Statistics indicate that only about one-third of all Americans have authorized advance directives. In Ohio, living wills, durable power of attorney, organ donation and Do Not Resuscitate Orders are advance directives that are authorized by state law.
The living will is the original advance directive. This document lets people state their wishes for end-of-life medical care, in case they become unable to communicate their decisions. Under Ohio law, a living will declaration is applicable only to individuals in a terminal condition or a permanently unconscious state. If you wish to direct medical treatment in other circumstances, you should prepare a health care power of attorney. If you are in a terminal condition or a permanently unconscious state, the living will declaration controls over a health care power of attorney.
A health care power of attorney is a legal document that empowers a specific individual to speak with others and make decisions on your behalf concerning your medical condition, treatment and care. It is important to select someone you have the utmost trust in as your health care power of attorney. This individual may be charged with making life-and-death decisions on your behalf.
In Ohio, organ donation registration is conducted by the Ohio Bureau of Motor Vehicles (BMV) when renewing a driver license or state identification card. You may also register online through the BMV website or through a paper form.
Ohio also recognizes Do Not Resuscitate “DNR” Orders, which help you and your physician effectively plan your health care for the end of life. Unlike the other advance directives, the DNR Order is a medical order that a physician must write.
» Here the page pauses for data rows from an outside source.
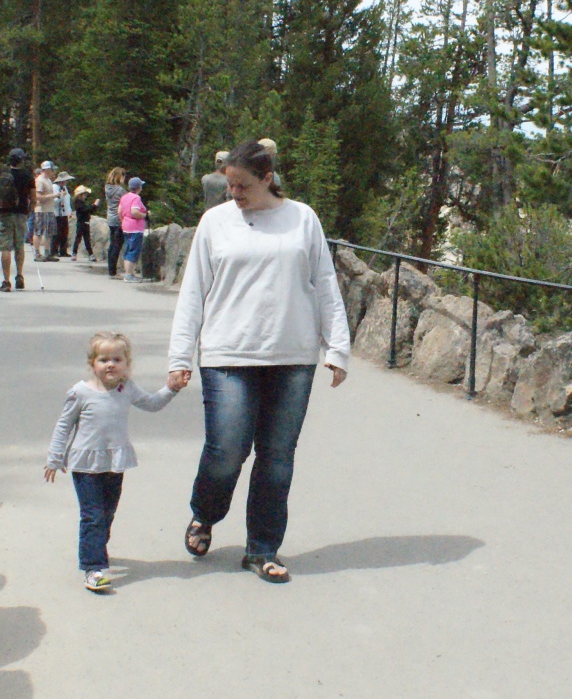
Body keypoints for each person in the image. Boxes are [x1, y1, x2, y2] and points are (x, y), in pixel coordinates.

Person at [168, 140, 350, 583]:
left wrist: (337, 348)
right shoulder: (215, 222)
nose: (234, 193)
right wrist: (180, 356)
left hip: (292, 355)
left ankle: (263, 548)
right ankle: (205, 513)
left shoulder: (302, 218)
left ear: (268, 178)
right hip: (228, 352)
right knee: (227, 450)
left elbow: (325, 282)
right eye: (229, 185)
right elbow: (193, 291)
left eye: (243, 185)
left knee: (277, 455)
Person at [45, 332, 178, 592]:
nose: (110, 365)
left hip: (114, 463)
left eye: (117, 359)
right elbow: (64, 425)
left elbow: (152, 404)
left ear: (127, 364)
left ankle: (96, 546)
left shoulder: (126, 389)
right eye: (103, 359)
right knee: (93, 515)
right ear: (92, 363)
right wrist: (55, 457)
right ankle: (92, 568)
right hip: (85, 465)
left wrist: (171, 389)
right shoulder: (80, 393)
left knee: (107, 512)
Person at [0, 148, 37, 291]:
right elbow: (33, 197)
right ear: (21, 160)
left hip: (5, 213)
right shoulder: (27, 175)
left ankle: (6, 281)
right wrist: (30, 211)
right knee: (19, 246)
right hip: (21, 213)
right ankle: (19, 276)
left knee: (6, 248)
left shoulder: (2, 174)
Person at [117, 176, 149, 283]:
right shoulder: (136, 198)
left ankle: (129, 273)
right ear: (139, 188)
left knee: (128, 250)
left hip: (126, 226)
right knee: (133, 251)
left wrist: (123, 220)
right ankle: (128, 275)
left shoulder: (124, 197)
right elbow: (134, 212)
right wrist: (145, 215)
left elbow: (119, 211)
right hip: (135, 228)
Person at [32, 161, 61, 262]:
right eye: (52, 170)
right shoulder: (40, 180)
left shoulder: (48, 180)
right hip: (41, 210)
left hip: (49, 209)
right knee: (39, 232)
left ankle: (47, 253)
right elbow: (38, 196)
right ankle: (37, 253)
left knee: (49, 232)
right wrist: (54, 195)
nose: (53, 172)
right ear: (47, 169)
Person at [103, 168, 128, 278]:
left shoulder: (107, 188)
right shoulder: (120, 190)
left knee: (112, 244)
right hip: (119, 219)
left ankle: (111, 269)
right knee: (117, 246)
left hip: (110, 218)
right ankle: (113, 272)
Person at [71, 184, 96, 259]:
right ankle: (74, 253)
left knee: (87, 239)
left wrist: (93, 207)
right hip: (81, 223)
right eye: (84, 194)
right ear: (80, 195)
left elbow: (89, 210)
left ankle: (90, 254)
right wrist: (94, 205)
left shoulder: (82, 203)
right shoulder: (78, 203)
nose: (85, 196)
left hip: (86, 223)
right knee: (78, 238)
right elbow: (85, 210)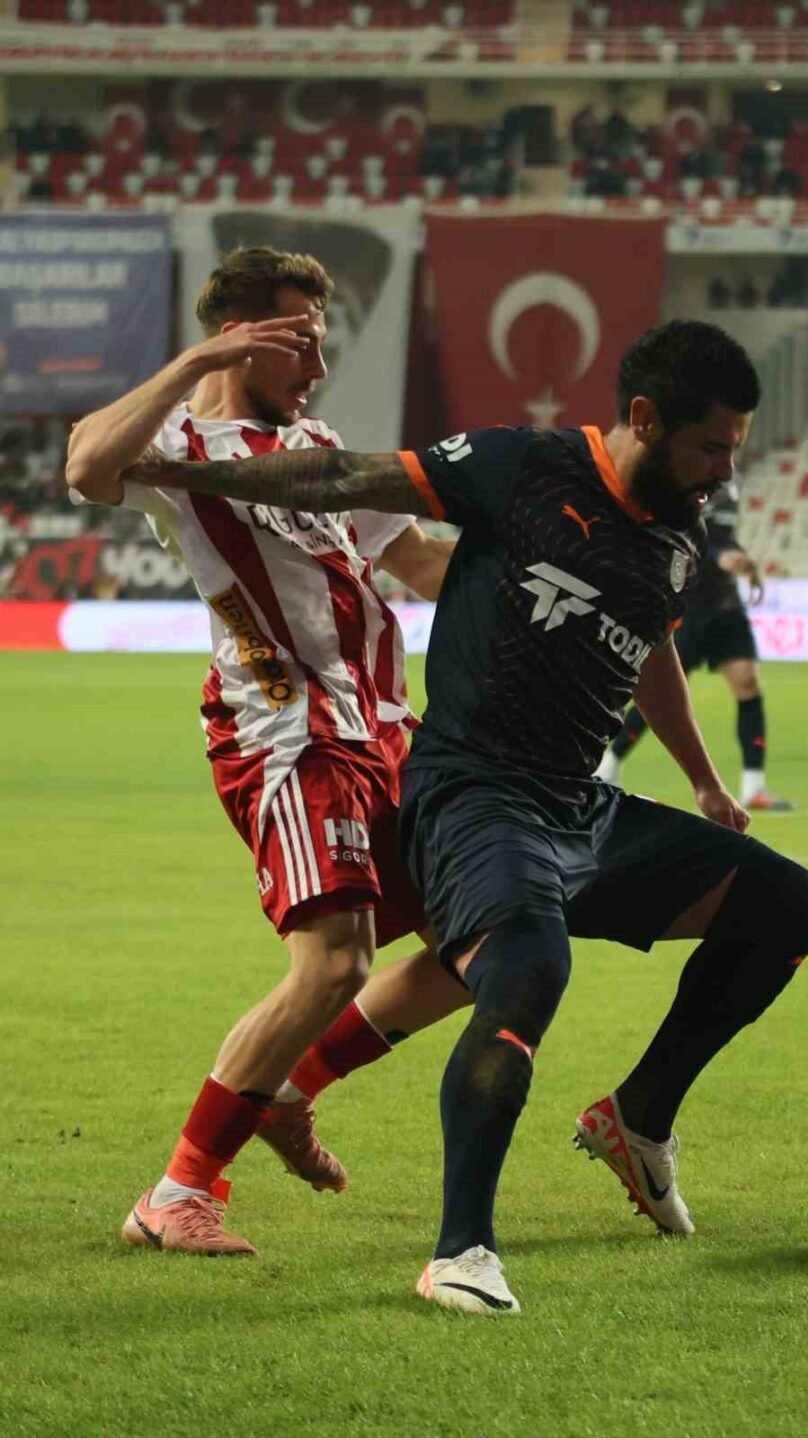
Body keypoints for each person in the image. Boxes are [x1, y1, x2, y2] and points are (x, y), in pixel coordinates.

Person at [125, 320, 808, 1314]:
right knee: (526, 965)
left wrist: (707, 781)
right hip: (470, 792)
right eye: (710, 446)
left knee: (788, 904)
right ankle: (459, 1252)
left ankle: (637, 1118)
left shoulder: (677, 531)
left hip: (576, 803)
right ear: (642, 418)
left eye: (733, 449)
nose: (724, 470)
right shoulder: (522, 467)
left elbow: (651, 647)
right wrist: (192, 476)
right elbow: (343, 480)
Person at [66, 246, 470, 1258]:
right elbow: (83, 466)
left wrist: (550, 559)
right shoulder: (176, 441)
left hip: (384, 732)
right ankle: (175, 1193)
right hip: (291, 733)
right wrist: (195, 361)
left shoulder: (315, 445)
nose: (319, 367)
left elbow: (419, 560)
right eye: (301, 343)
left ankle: (288, 1089)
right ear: (239, 337)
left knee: (486, 941)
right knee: (333, 962)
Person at [596, 482, 794, 811]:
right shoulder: (685, 478)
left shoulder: (727, 486)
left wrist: (742, 562)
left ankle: (754, 786)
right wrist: (717, 557)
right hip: (689, 604)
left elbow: (721, 536)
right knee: (662, 692)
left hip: (725, 605)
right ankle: (609, 765)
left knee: (747, 682)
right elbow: (681, 533)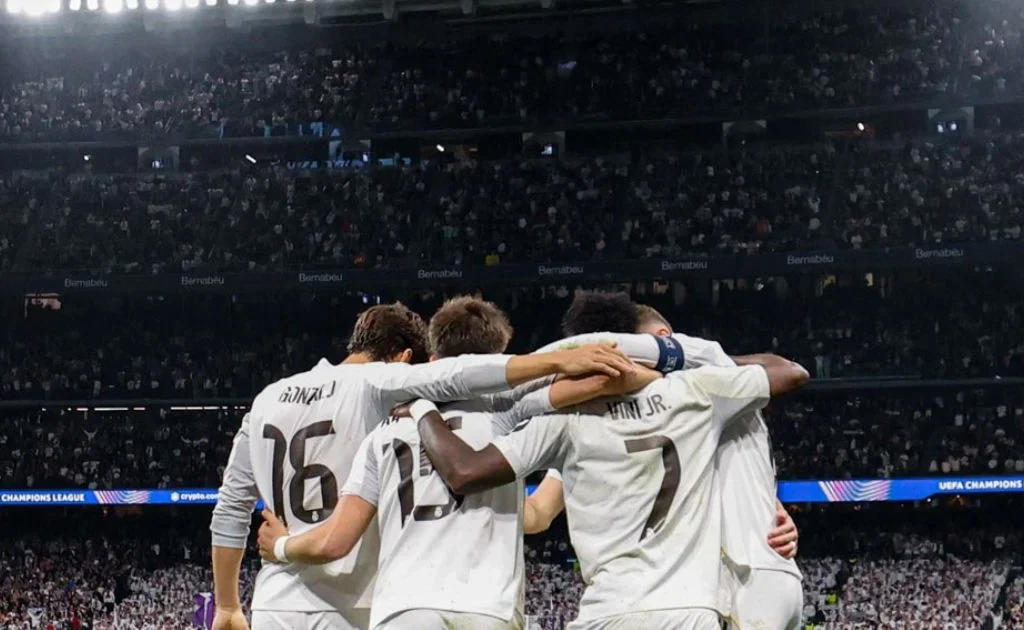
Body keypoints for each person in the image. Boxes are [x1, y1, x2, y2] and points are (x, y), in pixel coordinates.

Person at [209, 302, 635, 630]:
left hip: (277, 602)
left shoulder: (267, 398)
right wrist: (556, 362)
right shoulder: (379, 383)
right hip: (356, 603)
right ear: (405, 359)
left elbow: (229, 510)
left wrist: (228, 604)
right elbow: (461, 375)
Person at [406, 352, 809, 629]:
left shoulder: (564, 425)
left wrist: (422, 407)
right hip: (688, 611)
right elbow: (789, 372)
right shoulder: (692, 398)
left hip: (611, 610)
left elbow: (469, 472)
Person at [534, 291, 804, 628]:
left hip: (738, 576)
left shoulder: (700, 387)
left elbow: (791, 372)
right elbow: (538, 514)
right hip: (744, 578)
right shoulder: (596, 423)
We are all different, with varying ideas on what is appropriate for end of life care. These legal documents can be written to precisely reflect your wishes. And the documents can be updated easily, in the event you change your mind.
Take these documents with you when you require hospitalization or when you travel away from your home area. Most hospitals inquire if you have advance directives at the time you register.
You may seek the advice of a lawyer when completing advance directives. Legal counsel will review the documents with you and insure the advance directives match your wishes and are legally enforceable. Members of the public can obtain copies of Ohio’s living will and durable power of attorney for healthcare forms from Leading Age Ohio’s website at www.midwestcarealliance.org.
I recently spoke with a local physician who shared a fascinating coronavirus story. He was called by a city hospital treating one of his patients with COVID-19, who was on a ventilator and doing poorly. The patient was older and had a weakened immune system. The urban medical center inquired if the local doctor had any advance directives from the patient. The local doctor did not. He learned weeks later that the family requested palliative measures and placed the patient in hospice care. And then the patient recovered!